Alright, Alright...I know this is late and I know I didn't meet my goal of blogging every day for 30 days.  Seemed like a simple goal right??  I just got sick of it.  I felt like I was forcing myself to do it and I wasn't getting anything from it anymore.  However, I think a lot of my followers were!  SO many of you contacted me via e-mail, text, phone calls and in person.  I'm fine and I'm not dead.  Just over that project - sorry!  I will still blog but not a daily journal.  Ok, movin' on :)

So...let's see.  Here's what you missed.  I made some meals for a few friends in need.  Here's a quick pic of the salads I made for a dear friend that just had a baby.  I gave her other goodies too but sadly she said, NO DESSERTS! 
I watched my friend's son Matthew one day while his daycare mommies daughter had surgery.  That was a mouthful.  Paeton made Matthew marry her.  She totally dominated him all day and was a very bossy wife.
Paeton and Evan continue to wrestle with each other.  It always seems to be fun and games till someone gets hurt.
Matthew played farm all day long.  Paeton tried to convince him to play other things but even she couldn't tear him away from the tractors.
The kids ate lunch really nicely that day.  I like when that happens.
Eating snack in the new 'sitting room'.
Evan really likes fruit snacks.
Jodi left for a work trip to Vegas last week and upon his arrival home, Paeton's toy of choice was to make a Mr.Potato Head family.  We used every spud we had - it was a lot of fun.  And of course, Secretariat made a cameo.
To end my 30 day journal, I have to say I'm really enjoying staying at home with the kids.  They test my patience daily and sometimes I feel like I've accomplished nothing but brushing my teeth for the day.  But...I wouldn't trade this for anything.  I've become SO much closer with them. 

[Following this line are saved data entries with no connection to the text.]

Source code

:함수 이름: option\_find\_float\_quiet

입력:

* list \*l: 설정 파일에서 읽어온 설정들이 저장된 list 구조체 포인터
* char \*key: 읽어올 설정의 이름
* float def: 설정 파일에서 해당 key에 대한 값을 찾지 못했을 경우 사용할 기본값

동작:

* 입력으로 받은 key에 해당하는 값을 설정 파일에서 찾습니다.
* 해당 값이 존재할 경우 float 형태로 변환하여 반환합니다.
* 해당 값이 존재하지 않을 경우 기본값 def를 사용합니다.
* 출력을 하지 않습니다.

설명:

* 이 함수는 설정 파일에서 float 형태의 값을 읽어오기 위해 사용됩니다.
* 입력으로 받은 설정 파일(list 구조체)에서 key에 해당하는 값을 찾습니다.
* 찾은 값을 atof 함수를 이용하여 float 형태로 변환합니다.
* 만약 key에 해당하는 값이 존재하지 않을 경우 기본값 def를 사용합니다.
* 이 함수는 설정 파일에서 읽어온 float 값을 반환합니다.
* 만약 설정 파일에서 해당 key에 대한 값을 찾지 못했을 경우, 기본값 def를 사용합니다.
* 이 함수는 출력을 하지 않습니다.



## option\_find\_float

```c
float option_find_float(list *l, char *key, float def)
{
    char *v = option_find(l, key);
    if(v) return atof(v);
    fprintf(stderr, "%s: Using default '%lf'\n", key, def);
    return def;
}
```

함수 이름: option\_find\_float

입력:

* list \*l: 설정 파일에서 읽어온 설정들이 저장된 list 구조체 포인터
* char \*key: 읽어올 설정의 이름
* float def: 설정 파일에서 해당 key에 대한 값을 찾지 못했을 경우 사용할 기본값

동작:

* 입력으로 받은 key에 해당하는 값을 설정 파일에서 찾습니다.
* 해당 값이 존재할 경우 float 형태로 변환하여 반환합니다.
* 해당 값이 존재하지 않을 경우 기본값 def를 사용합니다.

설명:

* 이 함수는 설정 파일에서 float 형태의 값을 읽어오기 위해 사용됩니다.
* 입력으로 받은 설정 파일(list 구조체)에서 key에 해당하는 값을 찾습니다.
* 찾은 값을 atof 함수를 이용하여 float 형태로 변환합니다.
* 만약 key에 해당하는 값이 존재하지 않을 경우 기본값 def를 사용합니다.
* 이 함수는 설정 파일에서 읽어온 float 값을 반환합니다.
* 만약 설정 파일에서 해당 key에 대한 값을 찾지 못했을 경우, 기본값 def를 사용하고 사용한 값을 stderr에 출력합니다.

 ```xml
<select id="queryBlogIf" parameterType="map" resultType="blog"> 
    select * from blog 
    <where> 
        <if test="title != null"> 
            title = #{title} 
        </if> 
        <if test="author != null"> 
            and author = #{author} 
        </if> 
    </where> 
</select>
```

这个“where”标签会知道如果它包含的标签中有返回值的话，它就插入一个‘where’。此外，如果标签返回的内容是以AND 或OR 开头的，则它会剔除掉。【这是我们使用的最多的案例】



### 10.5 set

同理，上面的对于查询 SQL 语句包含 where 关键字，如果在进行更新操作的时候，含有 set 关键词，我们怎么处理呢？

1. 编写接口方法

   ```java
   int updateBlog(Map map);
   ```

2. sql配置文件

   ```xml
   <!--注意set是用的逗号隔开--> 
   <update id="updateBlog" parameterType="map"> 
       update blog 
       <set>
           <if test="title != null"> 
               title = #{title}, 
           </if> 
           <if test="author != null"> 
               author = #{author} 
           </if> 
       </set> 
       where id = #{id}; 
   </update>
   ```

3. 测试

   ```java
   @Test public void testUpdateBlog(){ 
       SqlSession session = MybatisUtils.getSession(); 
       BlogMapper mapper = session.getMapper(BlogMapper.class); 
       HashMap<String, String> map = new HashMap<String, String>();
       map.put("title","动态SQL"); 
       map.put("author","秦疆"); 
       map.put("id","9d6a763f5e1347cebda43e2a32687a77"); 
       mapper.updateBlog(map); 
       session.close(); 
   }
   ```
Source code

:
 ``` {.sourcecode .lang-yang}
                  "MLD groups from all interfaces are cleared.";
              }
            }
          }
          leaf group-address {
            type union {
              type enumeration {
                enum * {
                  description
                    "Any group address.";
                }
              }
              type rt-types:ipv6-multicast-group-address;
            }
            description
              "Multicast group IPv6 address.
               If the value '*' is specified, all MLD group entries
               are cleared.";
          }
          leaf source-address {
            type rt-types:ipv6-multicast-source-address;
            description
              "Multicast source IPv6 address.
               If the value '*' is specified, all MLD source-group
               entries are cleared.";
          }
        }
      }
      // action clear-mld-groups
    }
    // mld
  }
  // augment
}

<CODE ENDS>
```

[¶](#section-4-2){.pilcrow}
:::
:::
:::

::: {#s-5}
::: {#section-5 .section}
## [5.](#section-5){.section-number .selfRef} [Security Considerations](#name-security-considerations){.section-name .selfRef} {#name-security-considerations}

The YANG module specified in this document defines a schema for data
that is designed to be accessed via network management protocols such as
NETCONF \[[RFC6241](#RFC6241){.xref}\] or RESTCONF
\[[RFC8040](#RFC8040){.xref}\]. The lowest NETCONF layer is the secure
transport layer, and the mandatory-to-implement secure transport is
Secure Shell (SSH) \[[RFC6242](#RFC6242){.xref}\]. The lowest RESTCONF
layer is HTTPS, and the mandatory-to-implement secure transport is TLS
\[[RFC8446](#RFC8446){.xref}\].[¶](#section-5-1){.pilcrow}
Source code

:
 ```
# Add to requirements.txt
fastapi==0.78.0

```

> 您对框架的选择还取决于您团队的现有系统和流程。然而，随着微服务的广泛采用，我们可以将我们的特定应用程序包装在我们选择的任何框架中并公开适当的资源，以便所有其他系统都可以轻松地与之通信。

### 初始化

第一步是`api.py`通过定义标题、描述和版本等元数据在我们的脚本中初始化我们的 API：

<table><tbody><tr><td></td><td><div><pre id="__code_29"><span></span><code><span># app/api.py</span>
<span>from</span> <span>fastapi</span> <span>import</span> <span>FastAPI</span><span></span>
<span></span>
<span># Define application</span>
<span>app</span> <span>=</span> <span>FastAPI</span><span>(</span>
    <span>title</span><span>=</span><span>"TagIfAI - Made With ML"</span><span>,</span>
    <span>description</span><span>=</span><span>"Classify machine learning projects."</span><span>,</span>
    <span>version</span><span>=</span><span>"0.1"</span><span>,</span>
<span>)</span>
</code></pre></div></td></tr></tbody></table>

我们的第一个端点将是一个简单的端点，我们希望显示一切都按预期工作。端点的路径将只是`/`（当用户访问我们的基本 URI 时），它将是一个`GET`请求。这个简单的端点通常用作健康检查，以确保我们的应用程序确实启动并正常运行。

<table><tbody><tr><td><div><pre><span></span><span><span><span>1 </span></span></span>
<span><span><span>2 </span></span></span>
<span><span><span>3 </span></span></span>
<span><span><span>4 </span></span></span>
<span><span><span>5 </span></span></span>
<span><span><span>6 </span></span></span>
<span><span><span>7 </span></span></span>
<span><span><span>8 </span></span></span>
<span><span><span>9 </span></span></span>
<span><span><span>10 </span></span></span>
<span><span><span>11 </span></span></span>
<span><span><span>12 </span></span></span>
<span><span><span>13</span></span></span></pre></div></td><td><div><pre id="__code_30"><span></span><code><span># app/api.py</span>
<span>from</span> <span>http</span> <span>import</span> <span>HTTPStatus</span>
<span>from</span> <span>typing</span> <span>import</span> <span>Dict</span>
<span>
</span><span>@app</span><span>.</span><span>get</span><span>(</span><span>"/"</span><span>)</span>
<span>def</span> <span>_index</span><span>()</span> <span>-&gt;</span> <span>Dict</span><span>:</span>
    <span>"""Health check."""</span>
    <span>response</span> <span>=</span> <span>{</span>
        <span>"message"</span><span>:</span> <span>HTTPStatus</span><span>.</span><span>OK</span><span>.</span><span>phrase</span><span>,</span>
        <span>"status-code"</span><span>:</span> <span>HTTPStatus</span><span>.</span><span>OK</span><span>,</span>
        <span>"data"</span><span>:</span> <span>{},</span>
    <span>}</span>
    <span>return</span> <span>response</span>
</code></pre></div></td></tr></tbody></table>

You know, a lot of parents look begruntled at church when they're dropping off their kids and the kids start to cry or cling to them.  My children have never done that until recently.  The first few times it happened, I wanted to cry too because I realized the kids were getting attached to me.  They were with me so much, they didn't want to be without me.  I don't want this to become a habit so we are working through it but I felt that was worth noting...definitely a change from the way things were 30 or 60 days ago.

I'm SO thankful for all my SAHM friends that I lean on for advice, support, love, friendship, and spiritual strength.  What a group of ladies I have in my life.  They are so amazing and I definitely realized this on my girl's retreat 2 weekends ago.  I am so blessed to know them and call them mine!

I also want to note how supportive Jodi has been through this transition.  He loves to see me happy and I love that about him.  Our marriage is improving as I have more time for him...more time to hear about his day, support his needs and simply talk.  He does so much for our family and for me.  He is not a perfect man but he is perfect for me.  I love him so much.